*** Opening of Dataset entries ***
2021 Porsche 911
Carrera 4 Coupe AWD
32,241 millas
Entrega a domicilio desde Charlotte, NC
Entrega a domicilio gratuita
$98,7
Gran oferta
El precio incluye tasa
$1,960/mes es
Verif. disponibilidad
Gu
*** Close of Dataset entries ***
* What you need to do:
Transcribe the records above exactly as they appear.

* The answer:
2021 Porsche 911
Carrera 4 Coupe AWD
32,241 millas
Entrega a domicilio desde Charlotte, NC
Entrega a domicilio gratuita
$98,7
Gran oferta
El precio incluye tasa
$1,960/mes es
Verif. disponibilidad
Gu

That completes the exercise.